[Collected data entries]
········
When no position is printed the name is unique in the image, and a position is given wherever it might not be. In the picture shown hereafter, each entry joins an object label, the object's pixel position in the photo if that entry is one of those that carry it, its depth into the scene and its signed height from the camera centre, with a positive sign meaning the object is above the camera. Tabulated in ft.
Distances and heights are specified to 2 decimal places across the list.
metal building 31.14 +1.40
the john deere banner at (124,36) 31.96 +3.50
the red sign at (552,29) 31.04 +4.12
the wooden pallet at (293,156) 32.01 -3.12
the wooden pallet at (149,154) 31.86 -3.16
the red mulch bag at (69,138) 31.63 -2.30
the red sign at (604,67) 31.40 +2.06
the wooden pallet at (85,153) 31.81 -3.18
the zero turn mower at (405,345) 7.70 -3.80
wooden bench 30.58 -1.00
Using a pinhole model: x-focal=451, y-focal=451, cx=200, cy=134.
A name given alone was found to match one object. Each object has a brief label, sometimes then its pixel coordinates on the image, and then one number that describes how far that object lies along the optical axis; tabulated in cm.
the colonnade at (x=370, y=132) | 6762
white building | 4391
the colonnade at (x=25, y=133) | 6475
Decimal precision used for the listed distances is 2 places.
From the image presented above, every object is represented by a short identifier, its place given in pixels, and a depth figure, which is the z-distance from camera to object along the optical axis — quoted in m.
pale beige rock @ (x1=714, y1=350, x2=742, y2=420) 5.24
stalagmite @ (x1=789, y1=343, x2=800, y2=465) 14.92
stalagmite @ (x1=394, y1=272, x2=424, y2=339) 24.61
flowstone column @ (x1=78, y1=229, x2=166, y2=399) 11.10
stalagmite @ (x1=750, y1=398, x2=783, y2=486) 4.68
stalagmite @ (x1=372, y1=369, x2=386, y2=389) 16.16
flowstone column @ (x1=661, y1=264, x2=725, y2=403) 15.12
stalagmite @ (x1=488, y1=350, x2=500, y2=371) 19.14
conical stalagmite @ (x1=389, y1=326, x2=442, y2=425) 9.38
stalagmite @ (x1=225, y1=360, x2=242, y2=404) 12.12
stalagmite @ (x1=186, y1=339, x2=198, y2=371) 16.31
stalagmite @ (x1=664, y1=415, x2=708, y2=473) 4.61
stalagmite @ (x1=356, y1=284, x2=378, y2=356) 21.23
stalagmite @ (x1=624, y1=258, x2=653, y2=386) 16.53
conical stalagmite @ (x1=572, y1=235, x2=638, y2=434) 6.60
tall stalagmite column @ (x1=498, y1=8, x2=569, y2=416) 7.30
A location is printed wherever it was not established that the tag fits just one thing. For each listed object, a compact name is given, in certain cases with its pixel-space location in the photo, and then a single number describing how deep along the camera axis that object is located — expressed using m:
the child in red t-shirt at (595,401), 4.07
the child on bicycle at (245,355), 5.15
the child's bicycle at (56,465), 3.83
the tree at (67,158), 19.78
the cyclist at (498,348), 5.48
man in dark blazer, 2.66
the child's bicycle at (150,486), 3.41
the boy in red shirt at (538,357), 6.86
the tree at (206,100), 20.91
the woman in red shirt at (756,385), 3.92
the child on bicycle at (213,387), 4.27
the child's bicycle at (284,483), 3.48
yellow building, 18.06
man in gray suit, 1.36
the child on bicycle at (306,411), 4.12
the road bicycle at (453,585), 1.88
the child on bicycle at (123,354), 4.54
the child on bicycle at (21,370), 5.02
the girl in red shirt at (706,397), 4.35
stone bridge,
········
Take the entries above and repeat them. Alter nothing.

- Result of the task
When no position is printed the name is unique in the image, and a position is given wherever it might not be. In the picture shown hereafter, each entry joins an object label, the object's pixel position in the photo if that entry is one of those that carry it, its depth into the scene and its signed height from the camera centre, with a positive sign meaning the object is above the camera. Tabulated in ft.
Distances and heights are specified to 2 decimal places across the list.
metal building 31.14 +1.40
the john deere banner at (124,36) 31.96 +3.50
the red sign at (552,29) 31.04 +4.12
the wooden pallet at (293,156) 32.01 -3.12
the wooden pallet at (149,154) 31.86 -3.16
the red mulch bag at (69,138) 31.63 -2.30
the red sign at (604,67) 31.40 +2.06
the wooden pallet at (85,153) 31.81 -3.18
the zero turn mower at (405,345) 7.70 -3.80
wooden bench 30.58 -1.00
Using a pinhole model: x-focal=451, y-focal=451, cx=200, cy=134.
A name given alone was found to match one object. Each object has a brief label, sometimes then its pixel coordinates on the image, and then one number that describes how far that object lies along the optical axis; tabulated in cm.
the colonnade at (x=370, y=132) | 6762
white building | 4391
the colonnade at (x=25, y=133) | 6475
Decimal precision used for the listed distances is 2 places.
From the image presented above, every object is represented by a short identifier, its place given in pixels, and a depth figure, which is the z-distance from camera to object along the optical axis — quoted in m.
pale beige rock @ (x1=714, y1=350, x2=742, y2=420) 5.24
stalagmite @ (x1=789, y1=343, x2=800, y2=465) 14.92
stalagmite @ (x1=394, y1=272, x2=424, y2=339) 24.61
flowstone column @ (x1=78, y1=229, x2=166, y2=399) 11.10
stalagmite @ (x1=750, y1=398, x2=783, y2=486) 4.68
stalagmite @ (x1=372, y1=369, x2=386, y2=389) 16.16
flowstone column @ (x1=661, y1=264, x2=725, y2=403) 15.12
stalagmite @ (x1=488, y1=350, x2=500, y2=371) 19.14
conical stalagmite @ (x1=389, y1=326, x2=442, y2=425) 9.38
stalagmite @ (x1=225, y1=360, x2=242, y2=404) 12.12
stalagmite @ (x1=186, y1=339, x2=198, y2=371) 16.31
stalagmite @ (x1=664, y1=415, x2=708, y2=473) 4.61
stalagmite @ (x1=356, y1=284, x2=378, y2=356) 21.23
stalagmite @ (x1=624, y1=258, x2=653, y2=386) 16.53
conical stalagmite @ (x1=572, y1=235, x2=638, y2=434) 6.60
tall stalagmite column @ (x1=498, y1=8, x2=569, y2=416) 7.30
A location is printed wherever it was not established that the tag fits just one thing. For each listed object, a compact name is given, in certain cases with its pixel-space location in the photo, and then a single number describing how deep along the camera axis that object is located — expressed using m:
the child in red t-shirt at (595,401), 4.07
the child on bicycle at (245,355), 5.15
the child's bicycle at (56,465), 3.83
the tree at (67,158), 19.78
the cyclist at (498,348), 5.48
man in dark blazer, 2.66
the child's bicycle at (150,486), 3.41
the boy in red shirt at (538,357), 6.86
the tree at (206,100), 20.91
the woman in red shirt at (756,385), 3.92
the child on bicycle at (213,387), 4.27
the child's bicycle at (284,483), 3.48
yellow building, 18.06
man in gray suit, 1.36
the child on bicycle at (306,411), 4.12
the road bicycle at (453,585), 1.88
the child on bicycle at (123,354), 4.54
the child on bicycle at (21,370), 5.02
the girl in red shirt at (706,397), 4.35
stone bridge,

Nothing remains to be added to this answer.